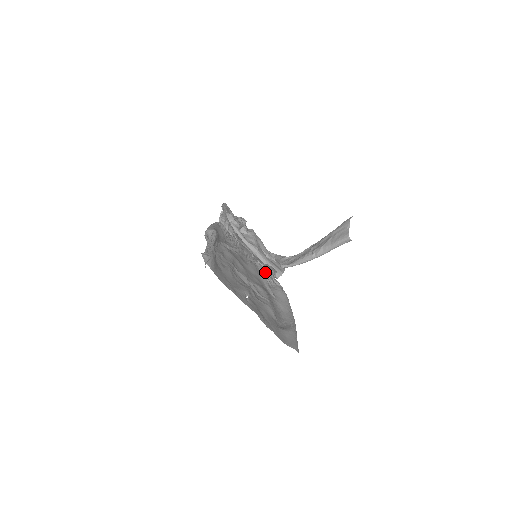
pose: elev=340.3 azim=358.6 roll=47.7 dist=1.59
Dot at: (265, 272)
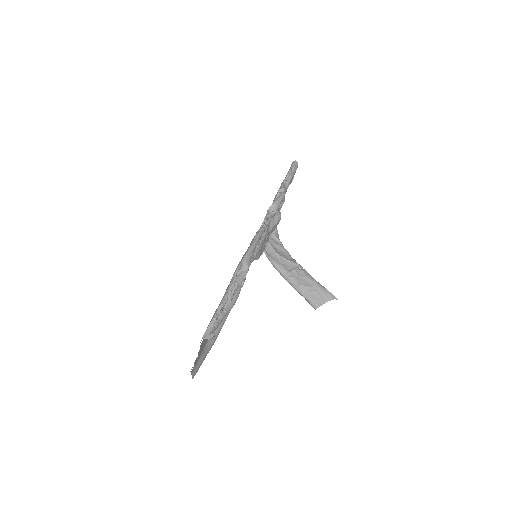
Dot at: occluded
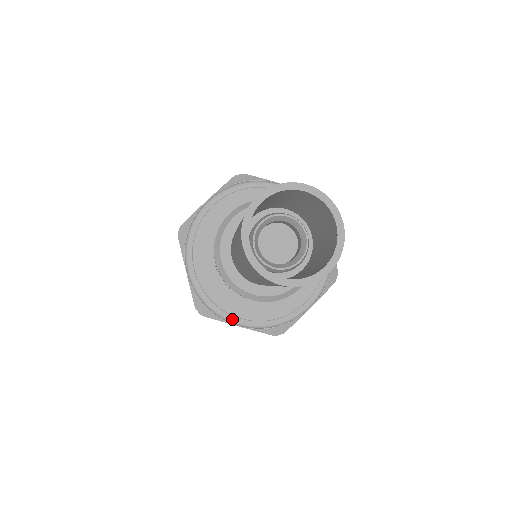
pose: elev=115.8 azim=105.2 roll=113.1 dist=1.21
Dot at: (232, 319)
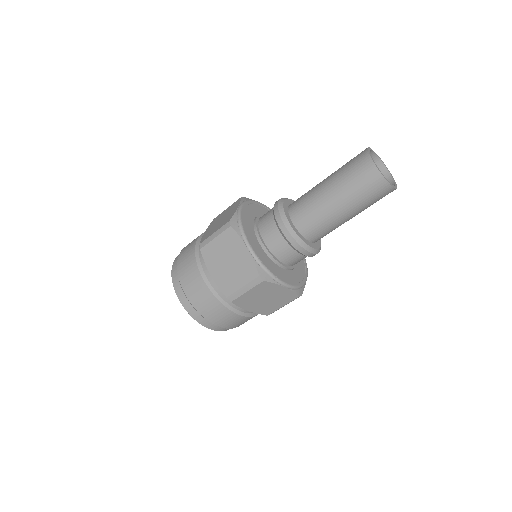
Dot at: (282, 280)
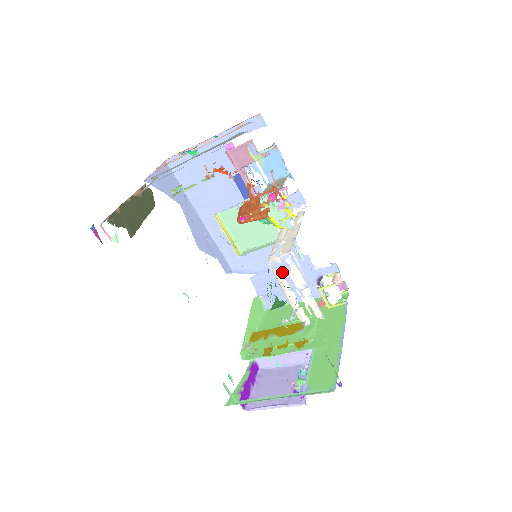
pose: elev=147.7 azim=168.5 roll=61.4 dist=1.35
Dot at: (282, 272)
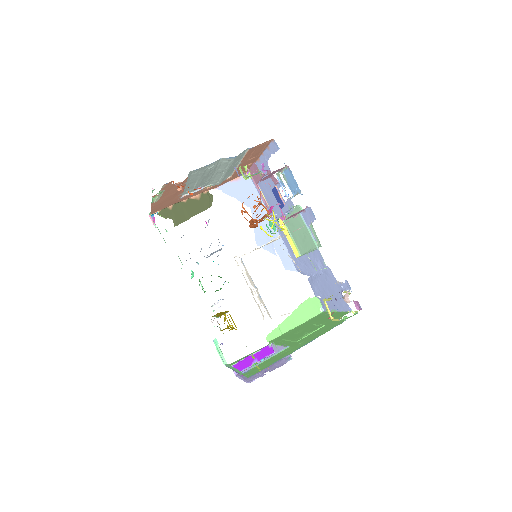
Dot at: (321, 279)
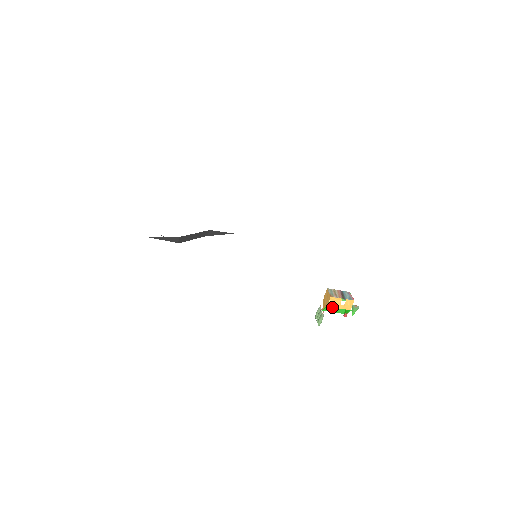
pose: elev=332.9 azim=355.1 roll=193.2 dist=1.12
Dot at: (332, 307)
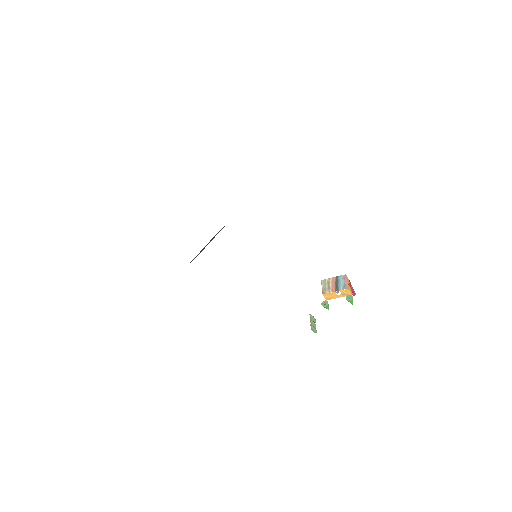
Dot at: occluded
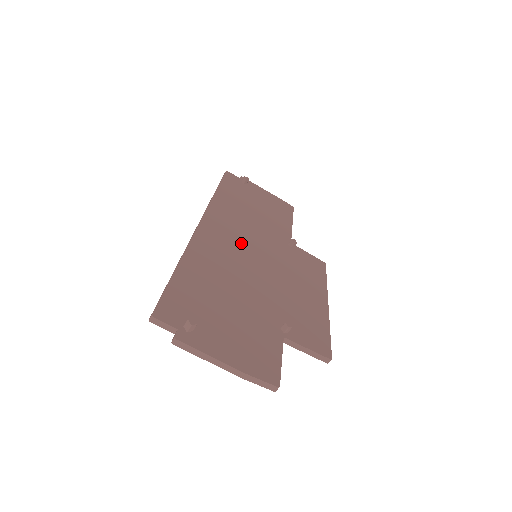
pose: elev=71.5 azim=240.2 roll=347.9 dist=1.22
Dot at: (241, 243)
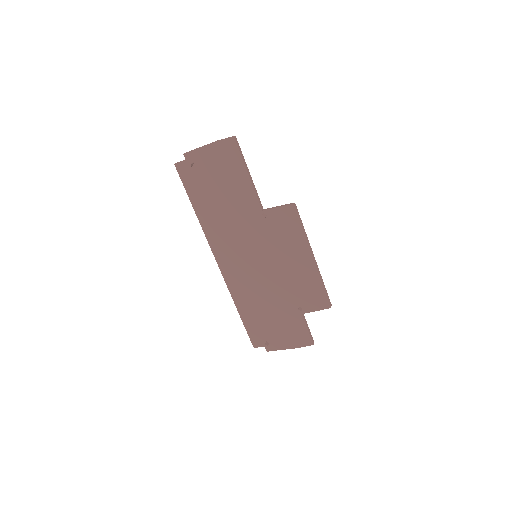
Dot at: (243, 257)
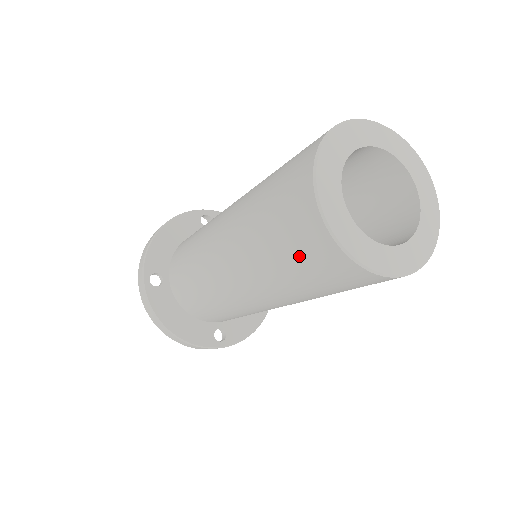
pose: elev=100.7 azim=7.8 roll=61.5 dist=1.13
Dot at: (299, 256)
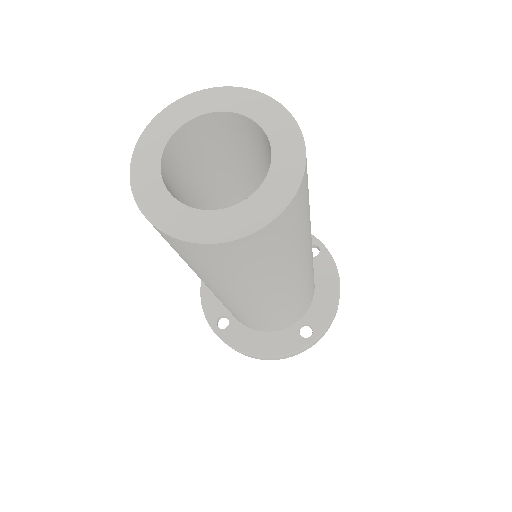
Dot at: occluded
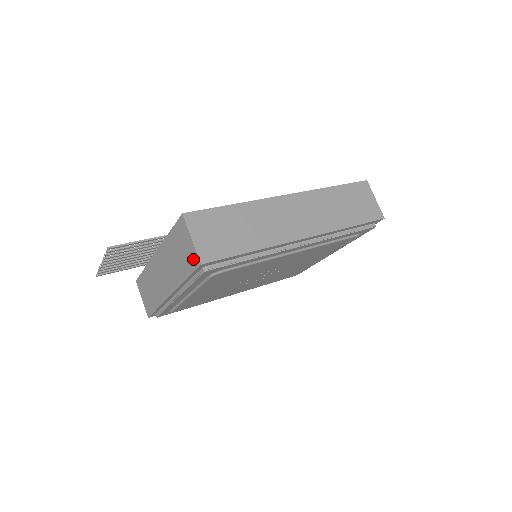
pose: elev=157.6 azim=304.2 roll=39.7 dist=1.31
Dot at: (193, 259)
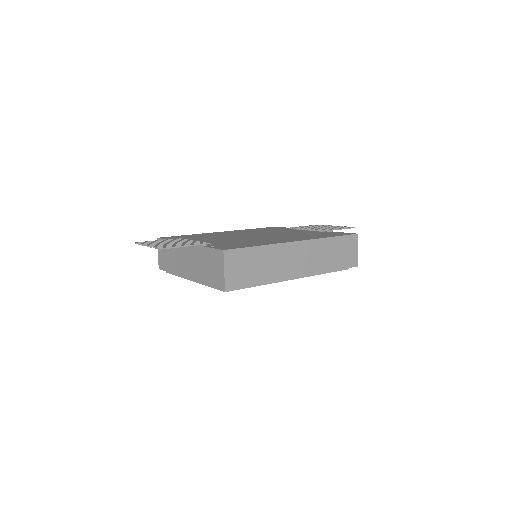
Dot at: (220, 282)
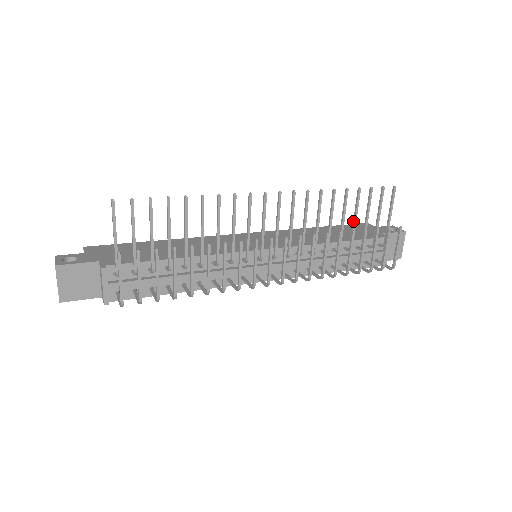
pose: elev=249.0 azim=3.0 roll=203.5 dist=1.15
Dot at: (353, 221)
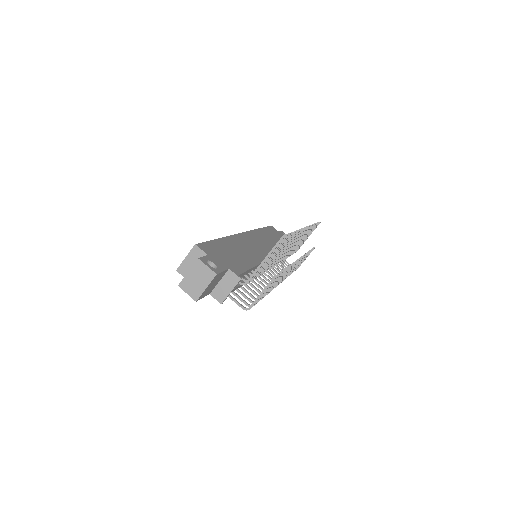
Dot at: occluded
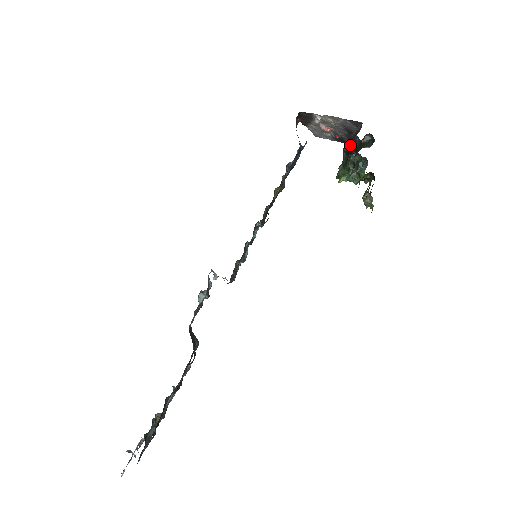
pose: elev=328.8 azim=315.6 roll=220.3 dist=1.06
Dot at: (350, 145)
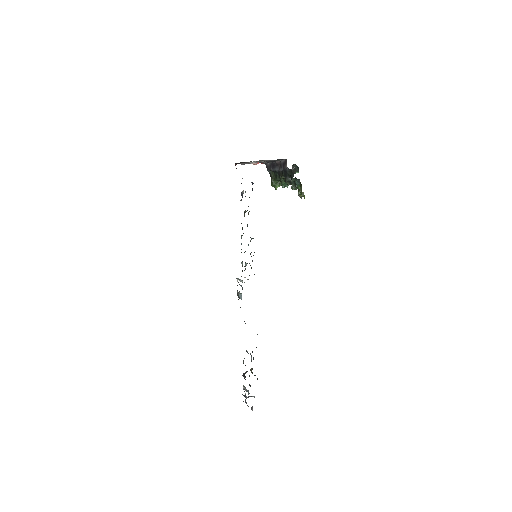
Dot at: (276, 168)
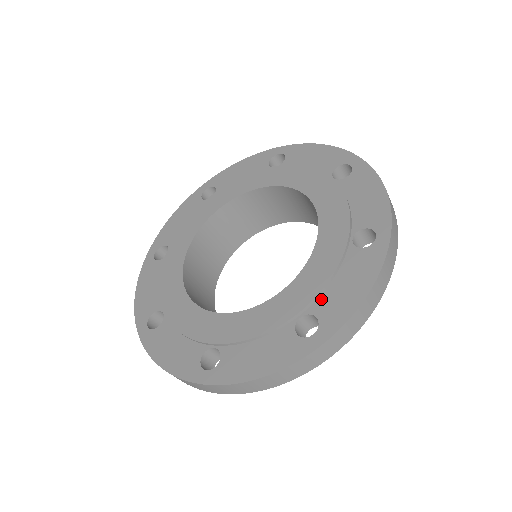
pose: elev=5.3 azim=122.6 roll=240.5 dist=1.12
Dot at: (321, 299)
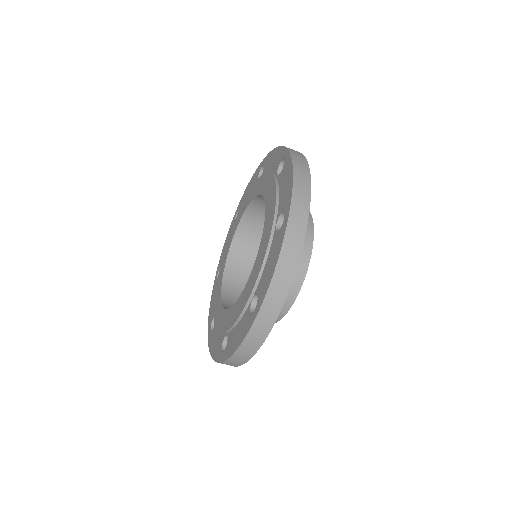
Dot at: (232, 332)
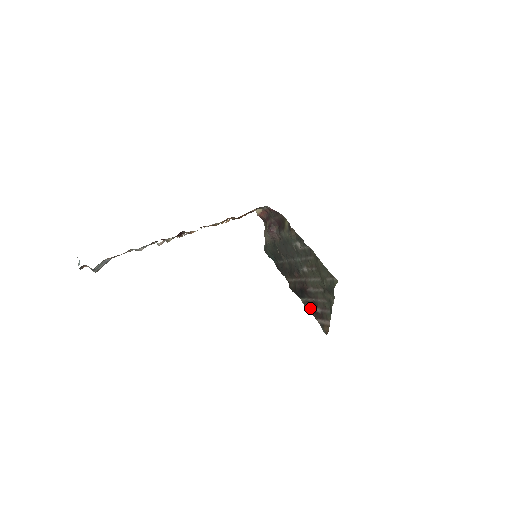
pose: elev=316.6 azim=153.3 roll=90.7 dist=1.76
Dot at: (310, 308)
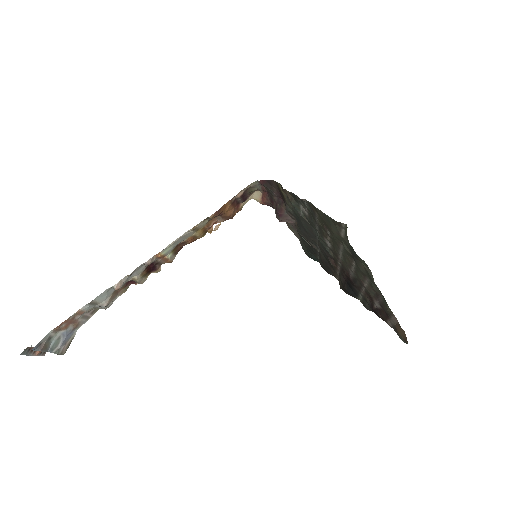
Dot at: (370, 307)
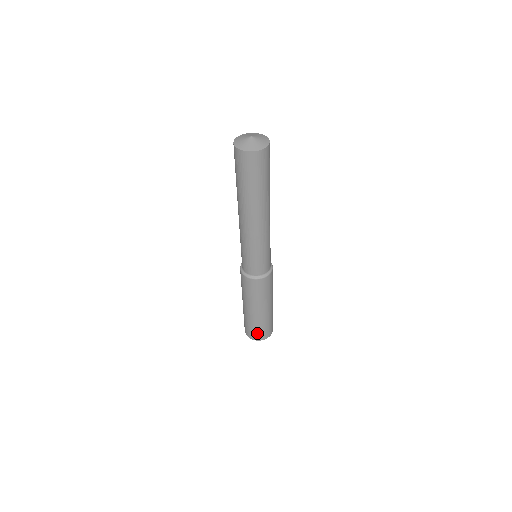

◆ Task to carry out
Express all of the data above as a JSON list of strings, one string for each line, with blank lines omitted. Leave the pictures out of the list.

◆ Answer to this problem
[
  "pose: elev=340.3 azim=358.6 roll=47.7 dist=1.59",
  "Dot at: (265, 272)",
  "Dot at: occluded",
  "pose: elev=115.8 azim=105.2 roll=113.1 dist=1.21",
  "Dot at: (232, 319)",
  "Dot at: (282, 280)",
  "pose: elev=147.7 azim=168.5 roll=61.4 dist=1.35",
  "Dot at: (282, 272)",
  "Dot at: (321, 279)",
  "pose: elev=332.9 azim=355.1 roll=193.2 dist=1.12",
  "Dot at: (332, 307)",
  "Dot at: occluded",
  "pose: elev=71.5 azim=240.2 roll=347.9 dist=1.22",
  "Dot at: (241, 243)",
  "Dot at: (243, 257)",
  "pose: elev=100.7 azim=7.8 roll=61.5 dist=1.13",
  "Dot at: (299, 256)",
  "Dot at: occluded",
  "pose: elev=157.6 azim=304.2 roll=39.7 dist=1.31",
  "Dot at: (193, 259)",
  "Dot at: (220, 282)",
  "pose: elev=249.0 azim=3.0 roll=203.5 dist=1.15",
  "Dot at: (353, 221)",
  "Dot at: occluded",
  "pose: elev=328.8 azim=315.6 roll=220.3 dist=1.06",
  "Dot at: (350, 145)",
  "Dot at: (276, 168)",
  "pose: elev=5.3 azim=122.6 roll=240.5 dist=1.12",
  "Dot at: (321, 299)",
  "Dot at: (232, 332)",
  "pose: elev=316.6 azim=153.3 roll=90.7 dist=1.76",
  "Dot at: (310, 308)",
  "Dot at: (370, 307)"
]